Der EuGH verweist in seinem Urteil auf Erwägungsgrund 63 der DSGVO. Darin heißt es, dass das Recht der betroffenen Personen auf Auskunft über ihre personenbezogenen Daten „Daten in ihren Patientenakten, die Informationen wie beispielsweise Diagnosen, Untersuchungsergebnisse, Befunde der behandelnden Ärzte und Angaben zu Behandlungen oder Eingriffen enthalten“, mit umfasst.
EuGH: „Recht auf Auskunft über Gesundheitsdaten“
Art. 15 Abs. 1 DSGVO garantierte ein „Recht auf Auskunft über Gesundheitsdaten“. Dieses dürfe nicht durch „die Auferlegung der Zahlung einer Gegenleistung“ auf einen der im ersten Satz von Erwägungsgrund 52 der DSGVO genannten Gründe beschränkt werden.
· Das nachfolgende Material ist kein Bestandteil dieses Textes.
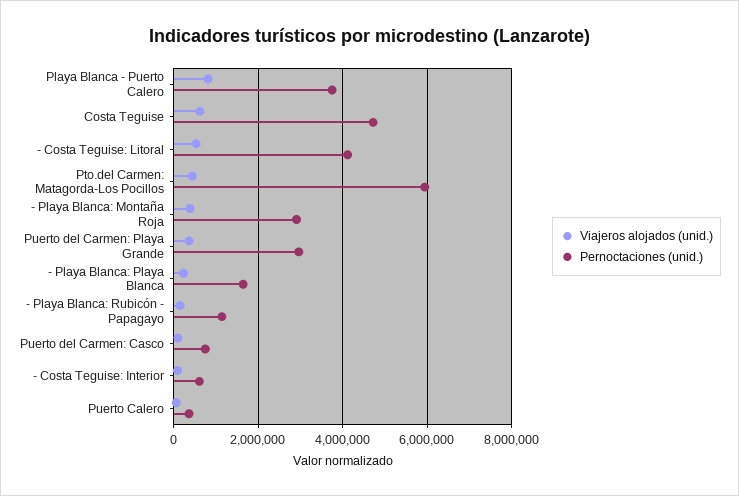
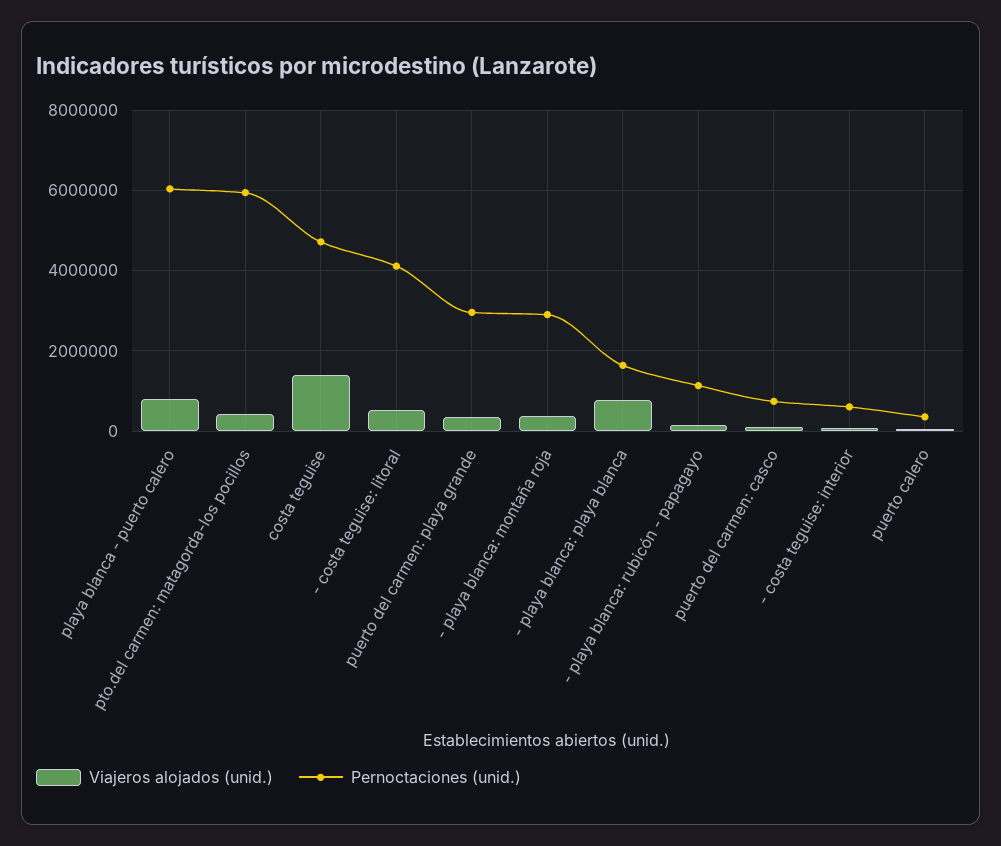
Pernoctaciones (unid.), Playa Blanca - Puerto Calero: 3800000 -> 6000000
Viajeros alojados (unid.), Costa Teguise: 600000 -> 1400000
Viajeros alojados (unid.), - Playa Blanca: Playa Blanca: 200000 -> 800000

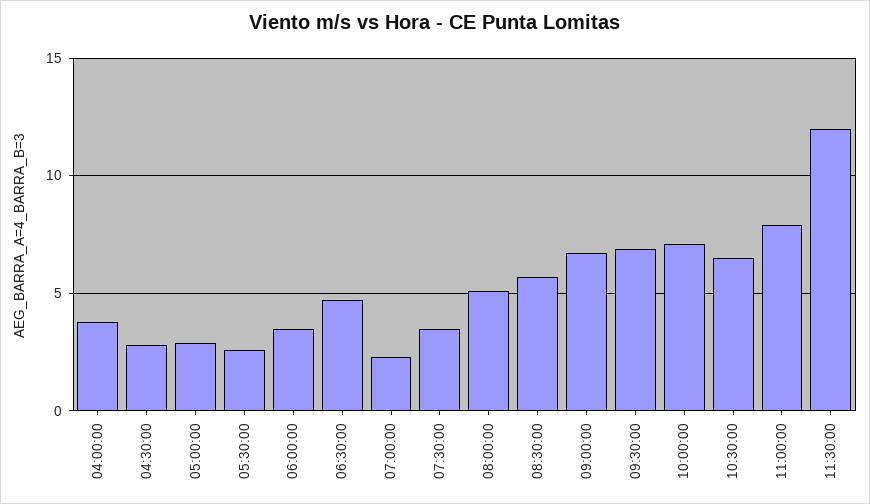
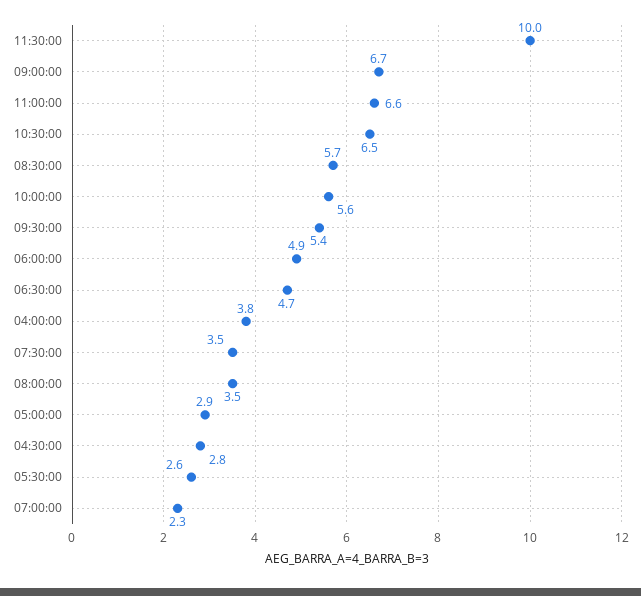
06:00:00: 3.5 -> 4.9
08:00:00: 5 -> 3.5
09:30:00: 7 -> 5.4
10:00:00: 7 -> 5.6
11:00:00: 8 -> 6.6
11:30:00: 12 -> 10

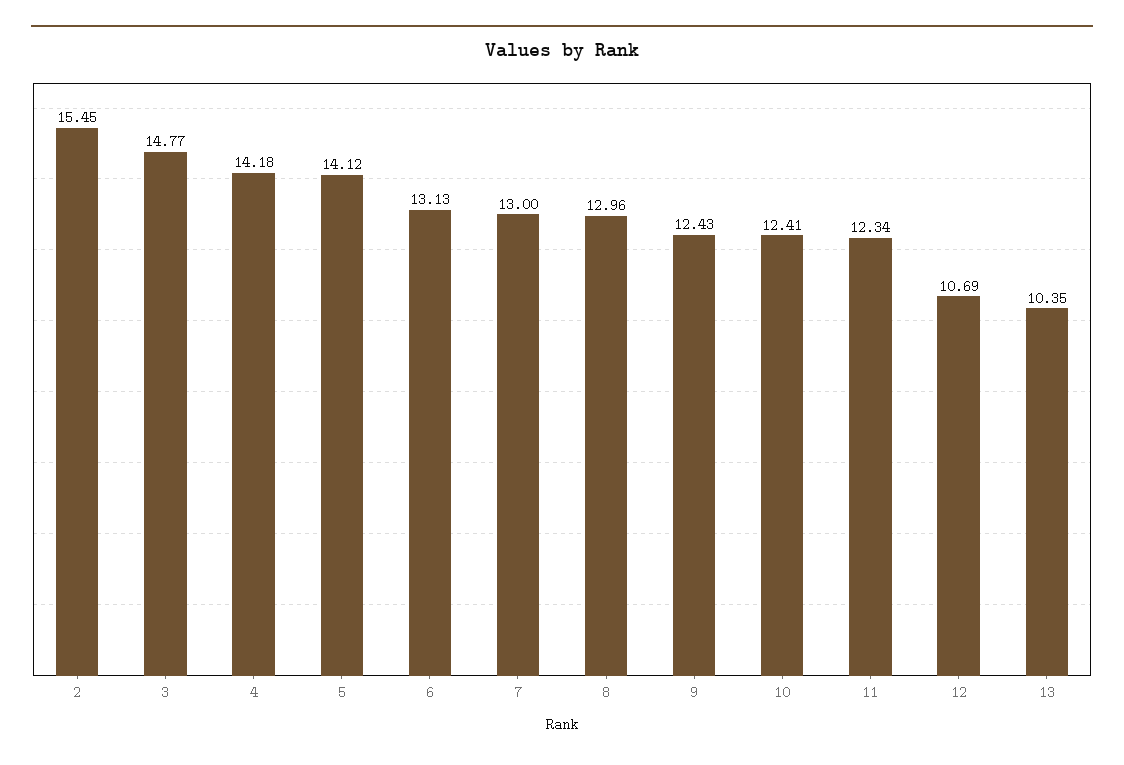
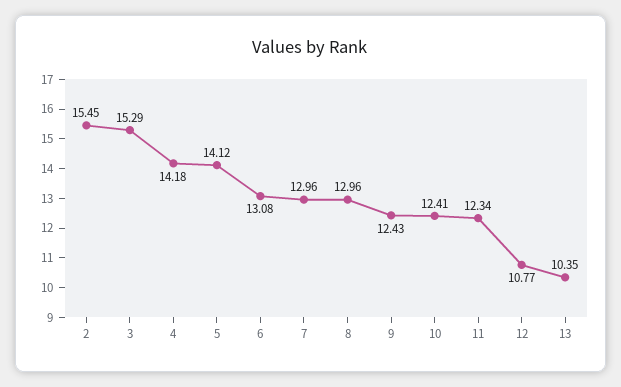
3: 14.77 -> 15.29
6: 13.13 -> 13.08
7: 13 -> 12.96
12: 10.69 -> 10.77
Dort heißt es: „Eine betroffene Person sollte ein Auskunftsrecht hinsichtlich der sie betreffenden personenbezogenen Daten, die erhoben worden sind, besitzen und dieses Recht problemlos und in angemessenen Abständen wahrnehmen können, um sich der Verarbeitung bewusst zu sein und deren Rechtmäßigkeit überprüfen zu können.“
Auch das Recht, eine erste kostenlose Kopie zu erhalten, dürfe nicht eingeschränkt werden, lautet das EuGH-Urteil. Das Recht auf eine erste kostenlose Kopie ist in Art. 12 Abs. 5 und Art. 15 Abs. 3 DSGVO vorgesehen.
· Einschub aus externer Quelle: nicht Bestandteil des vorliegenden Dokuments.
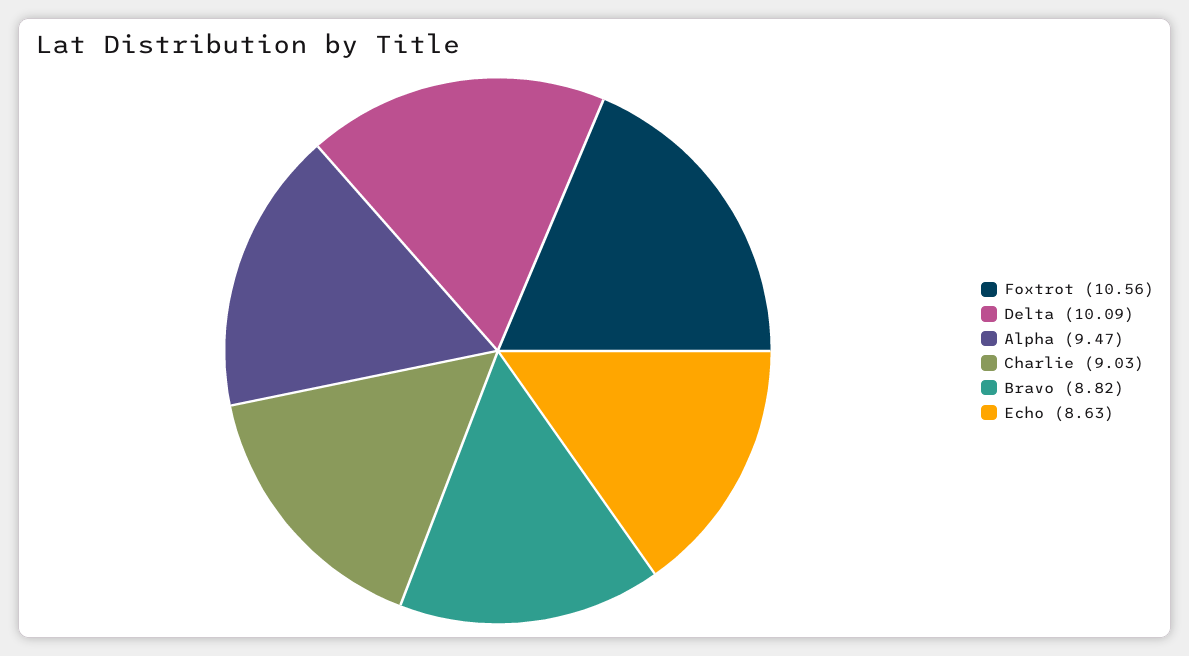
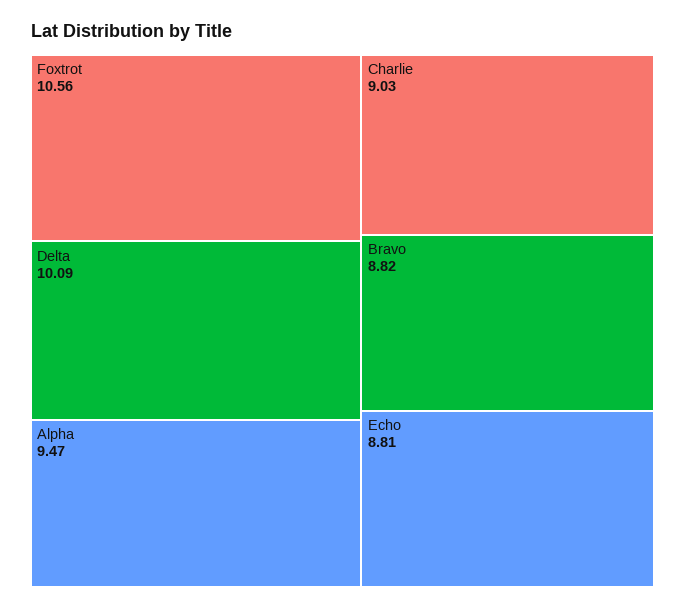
Echo: 8.63 -> 8.81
Der Anspruch auf eine kostenlose Kopie der Patientenakte soll laut EuGH außerdem „ein gleichmäßiges und hohes Schutzniveau für natürliche Personen in der Union gewährleisten“.
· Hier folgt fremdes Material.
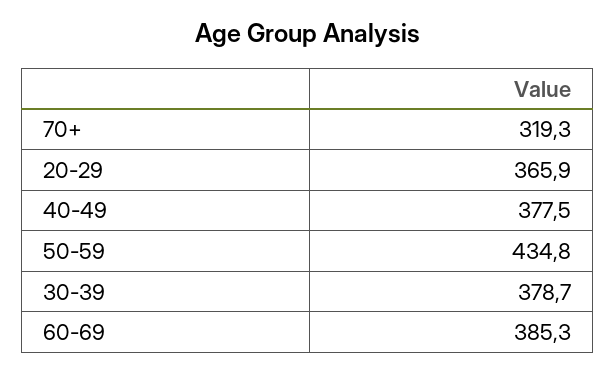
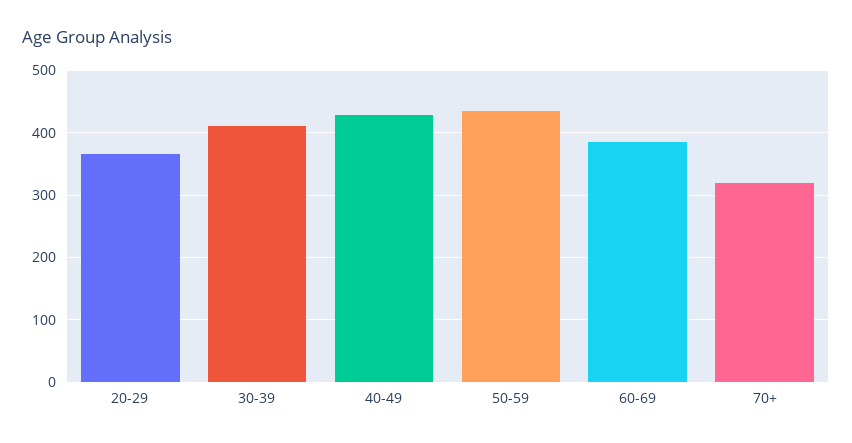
40-49: 377.5 -> 430
30-39: 378.7 -> 410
Bürgerliches Gesetzbuch sieht Kostenerstattung vor
In seinem Urteil geht der EuGH auf § 630g Abs. 2 Satz 2 Bürgerliches Gesetzbuch ein, welcher lautet: „Der Patient kann auch elektronische Abschriften von der Patientenakte verlangen. Er hat dem Behandelnden die entstandenen Kosten zu erstatten.“
Der vorlegende BGH wies darauf hin, dass die Regelung in erster Linie die wirtschaftlichen Interessen der Behandelnden schützen solle, was Patienten davon abhalte, unnötig Kopien ihrer Patientenakte anzufordern. Ob die Regelung tatsächlich zum Ziel habe, die wirtschaftlichen Interessen der Ärzte zu schützen, sei „Sache des vorlegenden Gerichts“, so der EuGH.